In light of recent legislative actions and opinions expressed on forensic (Safehouse) interviews, I would like to add some clarification about the nature of these interviews and how they’re hugely important in the life of children who have gone through trauma and have been witnesses to, or victims of, crime.

As the largest of the children’s advocacy centers in our state, All Faiths conducted nearly 1,600 of these forensic interviews in 2018. Along with our fellow members of the New Mexico Chapter of Safehouses, we saw an aggregate number of 4,283 of these cases during that same year.

Forensic interviews are a concept developed during the 1980’s and adopted by New Mexico later in that decade. All Faiths Children’s Advocacy Center was the first to provide this service in New Mexico and we have conducted over 23,000 of these interviews over the last 30 years. All Faiths, as are all Child Advocacy Centers across our state and the nation, is accredited by the National Children’s Association. This is the ultimate stamp of approval for our center following appropriate guidelines and regulations.

During a forensic interview, a trained professional asks age-appropriate, non-leading questions of the child. The concept is centered on the realization that multiple interrogations and questioning can harm these young clients by forcing them to re-live the crime that they witnessed or the act in which they were the victims.

During the forensic interview, the child sits in a room alone with our agency’s interviewer and answers questions, tells the story, and explains what happened to him or her. This discussion and disclosure is recorded and the video then leaves our premises with law enforcement and becomes part of the criminal investigation process. While the interview is being conducted, members of a multi-disciplinary team gather in a separate room – the observation room – watching the interview in real-time over a closed-circuit TV.

Indeed, the observing team can be in touch with the interviewer who wears an ear-piece, but it would be only to clarify the things that are said, which the interviewer can then put to the child in the form of clarifying questions.

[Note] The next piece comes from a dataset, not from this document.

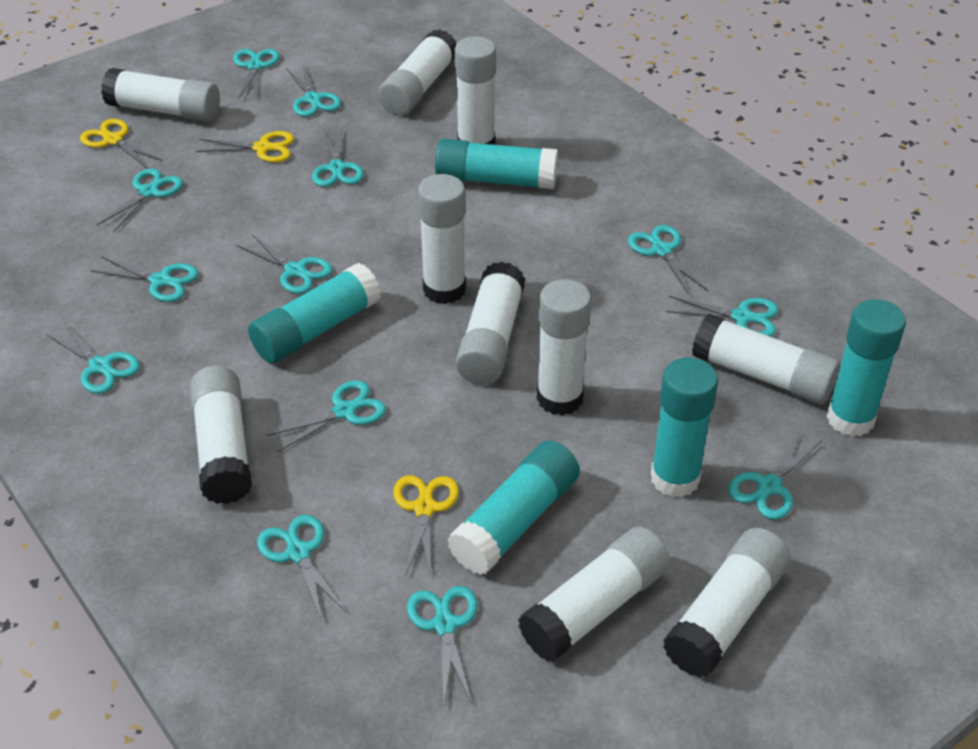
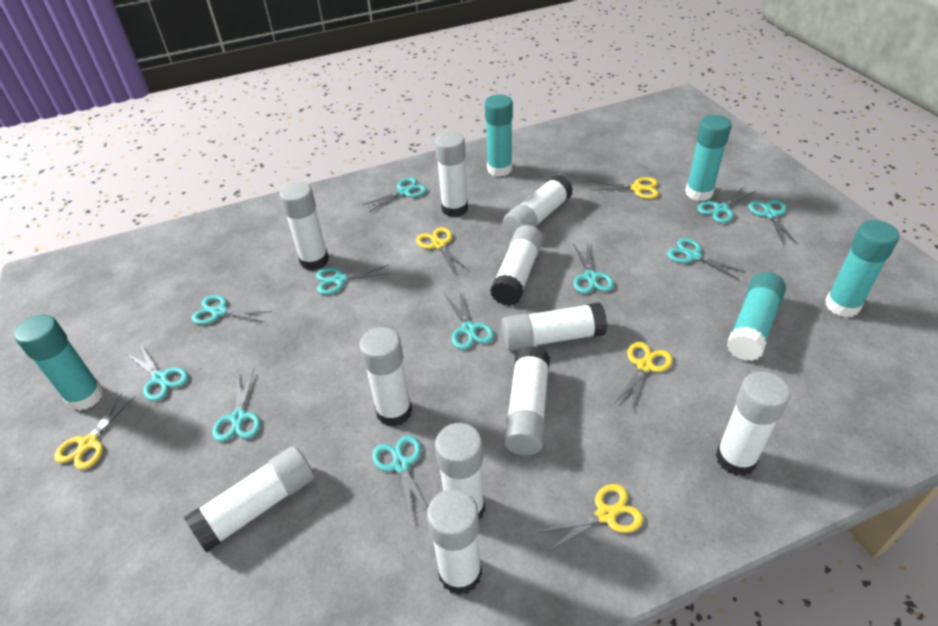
turquoise scissors: [46,322,140,394] [90,257,198,302] [97,169,183,233] [233,49,280,98] [237,235,332,294] [257,515,347,622] [267,380,386,452] [286,64,341,117] [312,128,364,187] [407,586,478,703] [628,225,707,295] [666,296,778,337] [728,430,822,520] = 13 -> [127,344,188,401] [192,295,272,325] [212,369,261,442] [316,265,391,295] [363,177,427,212] [372,435,428,521] [445,290,494,350] [573,242,614,294] [667,238,746,280] [697,187,756,223] [748,199,797,244] = 11
white glue stick: [101,68,220,122] [190,366,252,504] [378,29,456,115] [418,174,466,304] [455,36,496,145] [456,262,525,384] [518,527,670,662] [537,279,592,416] [663,528,791,678] [692,314,840,404] = 10 -> [184,446,314,553] [279,182,329,271] [359,327,412,427] [427,489,482,595] [435,132,468,217] [435,423,485,519] [490,225,543,306] [501,302,607,351] [503,175,573,237] [503,346,550,455] [715,371,790,476] = 11
yellow scissors: [80,119,162,168] [196,131,294,162] [393,475,459,576] = 3 -> [54,392,135,470] [416,227,468,274] [538,484,643,552] [592,177,659,199] [615,342,673,409] = 5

Forensic interviewers are highly trained, attend a certified initial training, then return home to shadow interviews for another 6-9 months before they ever conduct an interview on their own. They’re trained to be neutral, exploring all sides of the child’s disclosure and all possible hypotheses.

A forensic interviewer doesn’t make a determination on what has happened in the case, whether the child’s accusations are correct, or whether the accused person is guilty. We simply interview the child so that their disclosure can then be used by the team that will later investigate the case.

Our intent as a society, and certainly our intent as a child advocacy center, must be to protect child victims of crime by conducting forensic interviews that allow them to disclose what has happened – so that then they can be set out on a path toward healing. The next step after an interview shouldn’t be the uncertainty of possible additional interviews – but an appointment for follow-up therapy, case management and home visiting.

The statistics are staggering – and New Mexico is 50th in the nation when it comes to child welfare. Child Advocacy Centers across our state are here to protect the most vulnerable of our communities. The public needs to support systems that have been developed to protect child victims of crime and give them a chance for a return to a normal life and healing.